Si può, pertanto, affermare che la legge consente l’ampliamento della platea dei familiari legittimati a fruire del congedo di cui all’art. 42, comma 5, solo in presenza di una delle situazioni individuate dal medesimo decreto, comprovate da idonea documentazione medica.
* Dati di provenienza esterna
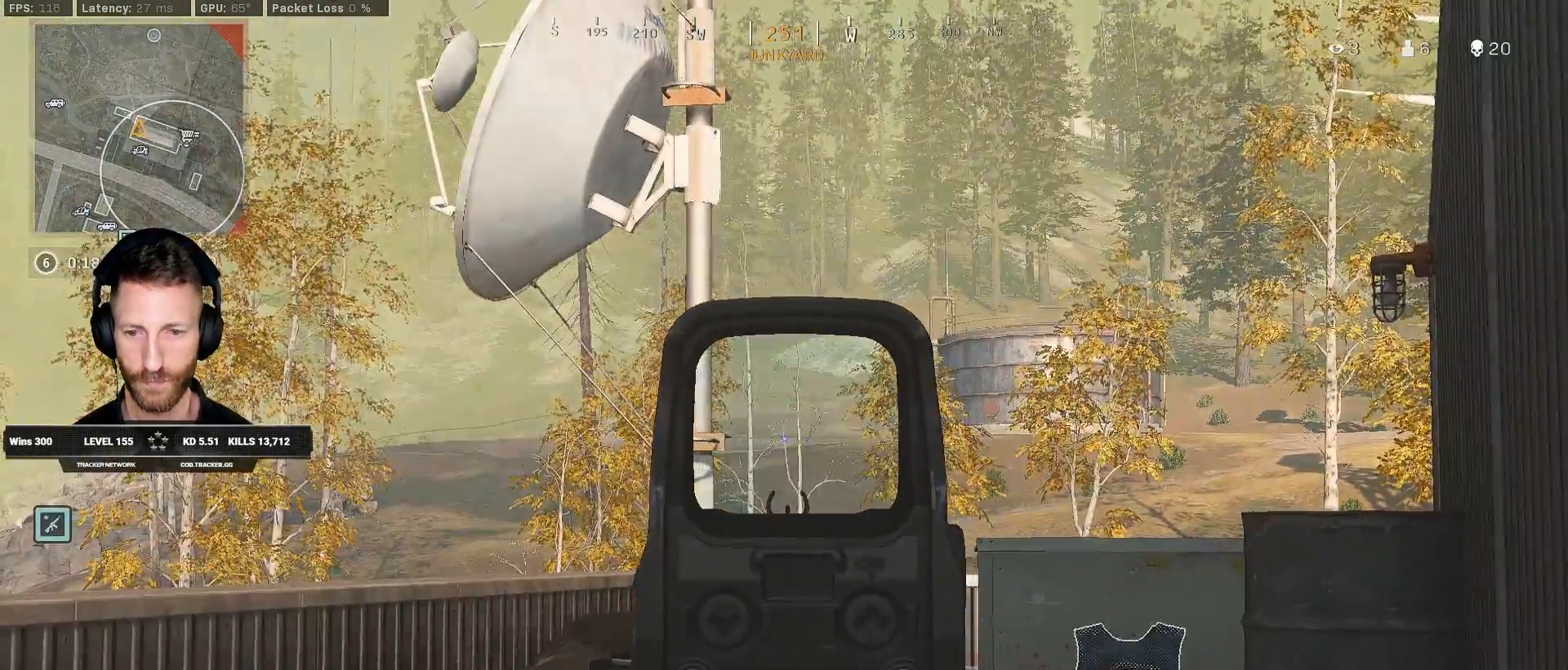
{"keys": ["ctrl", "d"], "mouse": [], "events": [[33, "mouse_mb5", "down"], [117, "mouse_mb5", "up"], [167, "mouse_right", "up"], [400, "d", "down"], [483, "s", "up"]]}
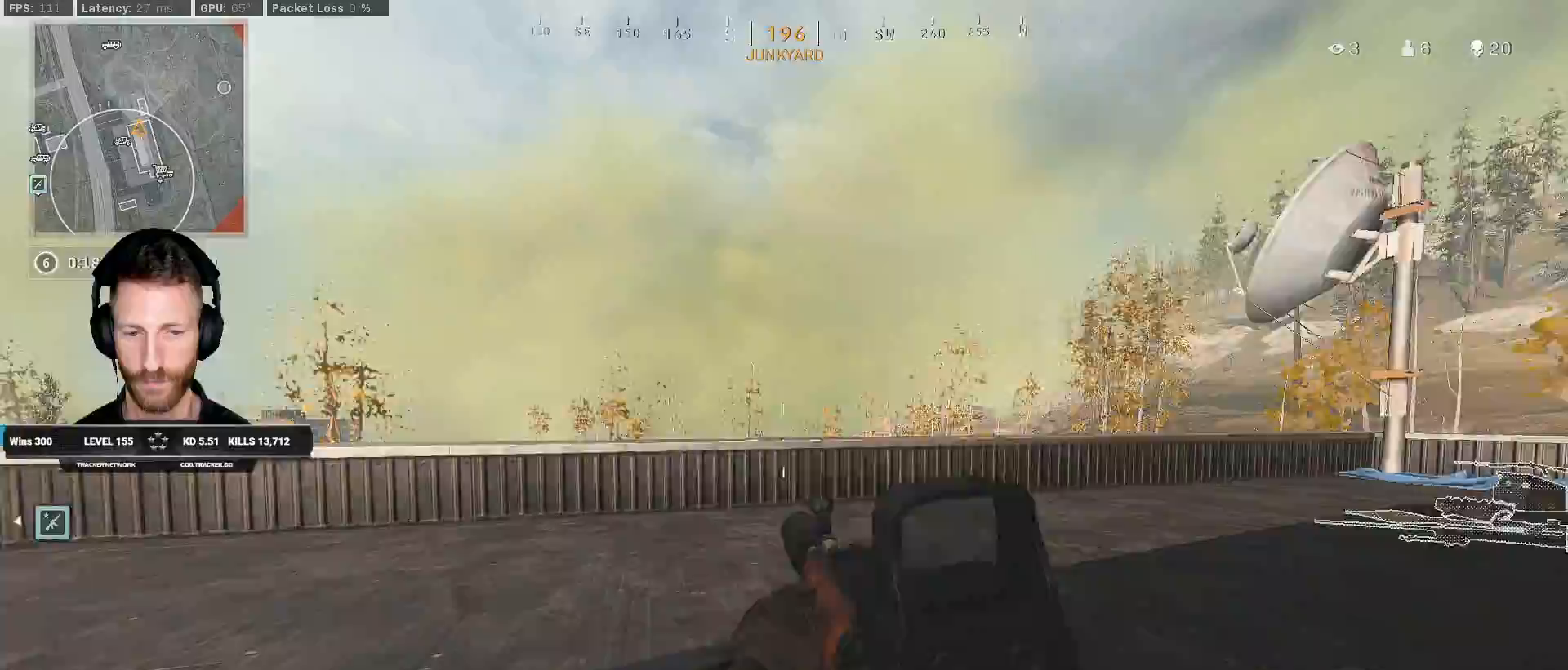
{"keys": ["a", "ctrl", "s"], "mouse": ["right"], "events": [[200, "mouse_right", "down"], [250, "s", "down"], [283, "d", "up"], [333, "a", "down"]]}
Ciò in quanto si ritiene che i soggetti affetti da tali patologie non siano in grado di prestare un’adeguata assistenza alla persona in condizioni di handicap grave (cfr. circ. 1/2012, par. 3; circ. 28/2012, par. 1.1. citate).

In base a quanto sopra è possibile dunque sostenere che il diritto a fruire dei congedi in questione possa essere goduto da un soggetto diverso dal precedente “titolare” solo in ragione delle ipotesi tassativamente indicate dal Legislatore, fra le quali rientra quella legata alla presenza di “patologie invalidanti”. In tal senso, pertanto, l’età avanzata del titolare del diritto non costituisce un requisito sufficiente per legittimare il godimento del congedo da parte di altri soggetti titolati.

Tale orientamento è del resto confermato dalla circostanza secondo cui, laddove il Legislatore ha inteso individuare il requisito anagrafico quale elemento utile al riconoscimento del diritto alla fruizione di permessi per assistere disabili, lo ha fatto espressamente.

In tal senso è possibile richiamare l’art. 33 della L. n.104/1992 – da ultimo modificato dall’art. 24, L. n. 183/2010 – che assegna il diritto a fruire dei 3 giorni di permesso mensile in primo luogo al “lavoratore dipendente, pubblico o privato, che assiste persona con handicap in situazione di gravità, coniuge, parente o affine entro il secondo grado, per individuare solo in un secondo momento il terzo grado di parentela qualora, tra l’altro, “i genitori o il coniuge della persona con handicap in situazione di gravità abbiano compiuto i sessantacinque anni di età (…)”.